During the Q&A, Strout discussed her award-winning novel as well as her writing process for an audience made up primarily of Writing, Literature and Publishing students and faculty.
The main character, Olive Kitteridge, is a cantankerous retired high-school teacher living in the tiny fictitious town of Crosby, Maine. She figures in each of the stories that make up Olive Kitteridge, which is a novel told in stories.
"The sense of place was huge – almost as significant as Olive," said Strout. "The town became the petri dish out of which Olive sprung."
Audience members were curious about the unusual format of the book. Strout explained, "I always understood that Olive was too much to [treat] in a traditional, linear kind of way.

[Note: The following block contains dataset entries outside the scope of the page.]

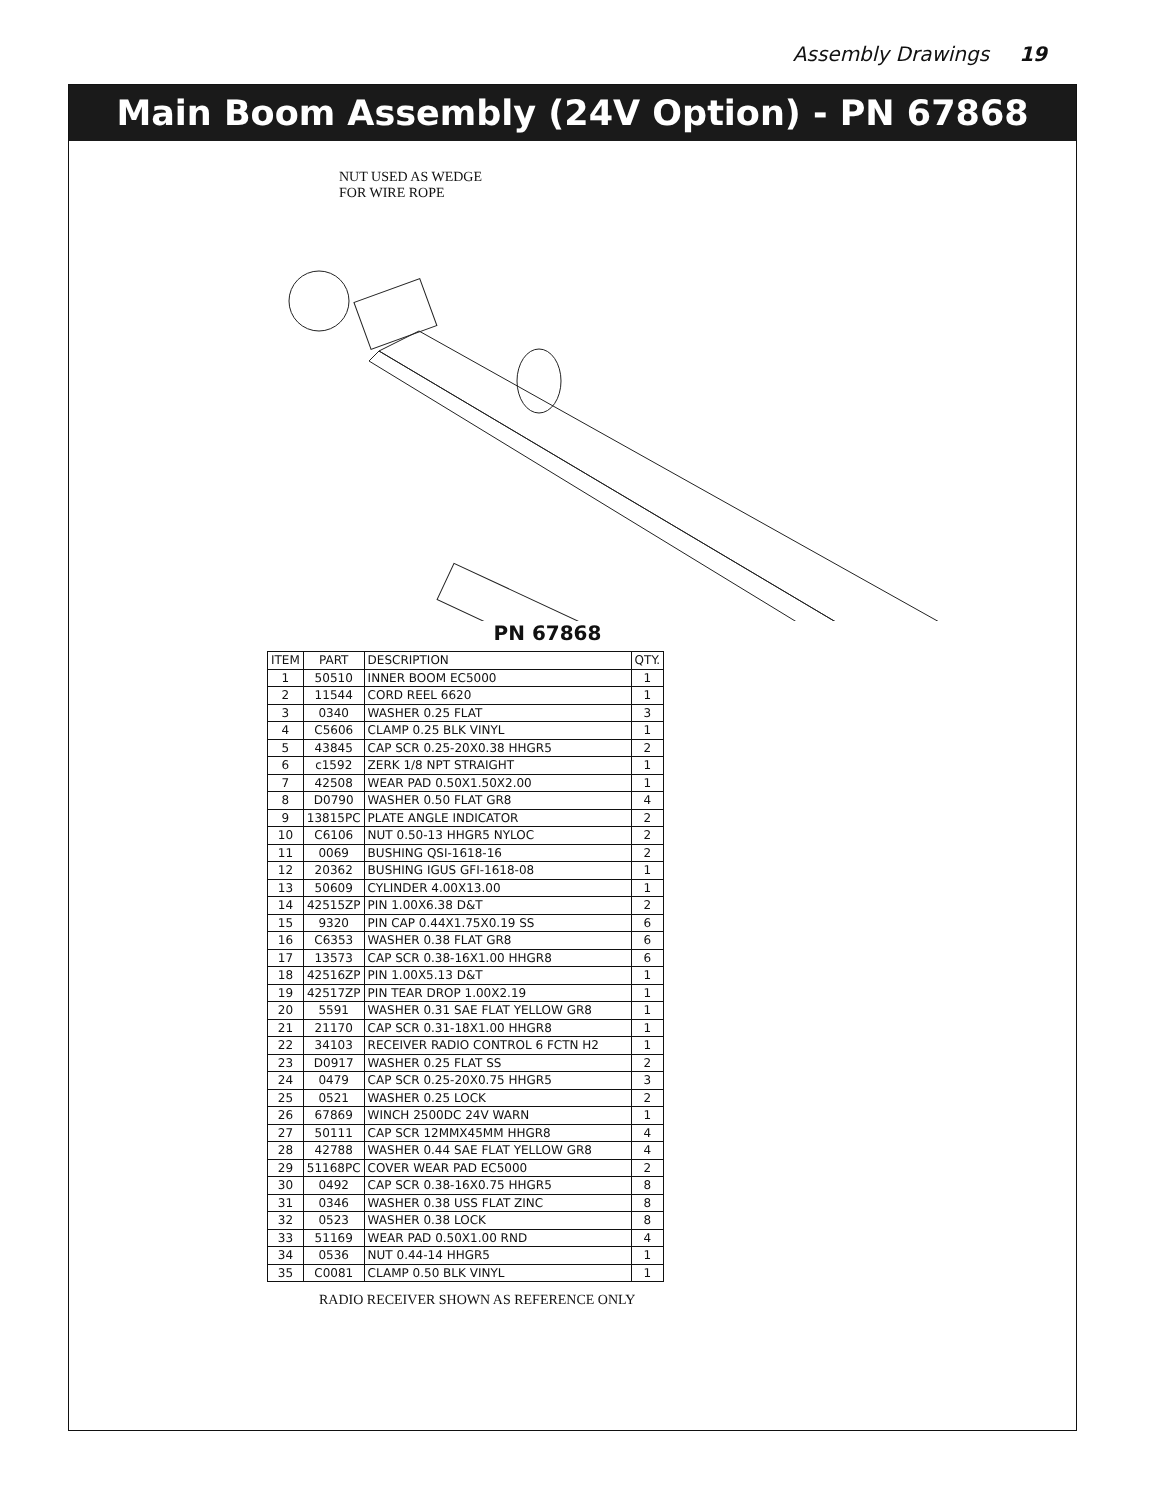Assembly Drawings 19
Main Boom Assembly (24V Option) - PN 67868
NUT USED AS WEDGE
FOR WIRE ROPE
PN 67868
| ITEM | PART | DESCRIPTION | QTY. |
| --- | --- | --- | --- |
| 1 | 50510 | INNER BOOM EC5000 | 1 |
| 2 | 11544 | CORD REEL 6620 | 1 |
| 3 | 0340 | WASHER 0.25 FLAT | 3 |
| 4 | C5606 | CLAMP 0.25 BLK VINYL | 1 |
| 5 | 43845 | CAP SCR 0.25-20X0.38 HHGR5 | 2 |
| 6 | c1592 | ZERK 1/8 NPT STRAIGHT | 1 |
| 7 | 42508 | WEAR PAD 0.50X1.50X2.00 | 1 |
| 8 | D0790 | WASHER 0.50 FLAT GR8 | 4 |
| 9 | 13815PC | PLATE ANGLE INDICATOR | 2 |
| 10 | C6106 | NUT 0.50-13 HHGR5 NYLOC | 2 |
| 11 | 0069 | BUSHING QSI-1618-16 | 2 |
| 12 | 20362 | BUSHING IGUS GFI-1618-08 | 1 |
| 13 | 50609 | CYLINDER 4.00X13.00 | 1 |
| 14 | 42515ZP | PIN 1.00X6.38 D&T | 2 |
| 15 | 9320 | PIN CAP 0.44X1.75X0.19 SS | 6 |
| 16 | C6353 | WASHER 0.38 FLAT GR8 | 6 |
| 17 | 13573 | CAP SCR 0.38-16X1.00 HHGR8 | 6 |
| 18 | 42516ZP | PIN 1.00X5.13 D&T | 1 |
| 19 | 42517ZP | PIN TEAR DROP 1.00X2.19 | 1 |
| 20 | 5591 | WASHER 0.31 SAE FLAT YELLOW GR8 | 1 |
| 21 | 21170 | CAP SCR 0.31-18X1.00 HHGR8 | 1 |
| 22 | 34103 | RECEIVER RADIO CONTROL 6 FCTN H2 | 1 |
| 23 | D0917 | WASHER 0.25 FLAT SS | 2 |
| 24 | 0479 | CAP SCR 0.25-20X0.75 HHGR5 | 3 |
| 25 | 0521 | WASHER 0.25 LOCK | 2 |
| 26 | 67869 | WINCH 2500DC 24V WARN | 1 |
| 27 | 50111 | CAP SCR 12MMX45MM HHGR8 | 4 |
| 28 | 42788 | WASHER 0.44 SAE FLAT YELLOW GR8 | 4 |
| 29 | 51168PC | COVER WEAR PAD EC5000 | 2 |
| 30 | 0492 | CAP SCR 0.38-16X0.75 HHGR5 | 8 |
| 31 | 0346 | WASHER 0.38 USS FLAT ZINC | 8 |
| 32 | 0523 | WASHER 0.38 LOCK | 8 |
| 33 | 51169 | WEAR PAD 0.50X1.00 RND | 4 |
| 34 | 0536 | NUT 0.44-14 HHGR5 | 1 |
| 35 | C0081 | CLAMP 0.50 BLK VINYL | 1 |
RADIO RECEIVER SHOWN AS REFERENCE ONLY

She was more of an episodic type of fictional experience."
Strout performed guest-editor duties for the Spring 2010 issue of the Emerson-based literary journal Ploughshares.
The Atlantic Monthly praised Strout as "the possessor of an irresistibly companionable, peculiarly American voice: folksy, poetic, but always as precise as a shadow on a brilliant winter day." Her two previous novels, Abide with Me and Amy and Isabelle, were both New York Times bestsellers. She has been a finalist for the PEN/Faulkner Award, Orange Prize, and National Book Critics Circle Award. Her work has appeared in The New Yorker, The Washington Post, Redbook, and other publications. Born and raised in New England, Strout now teaches in a low-residency writing program in Charlotte, N.C.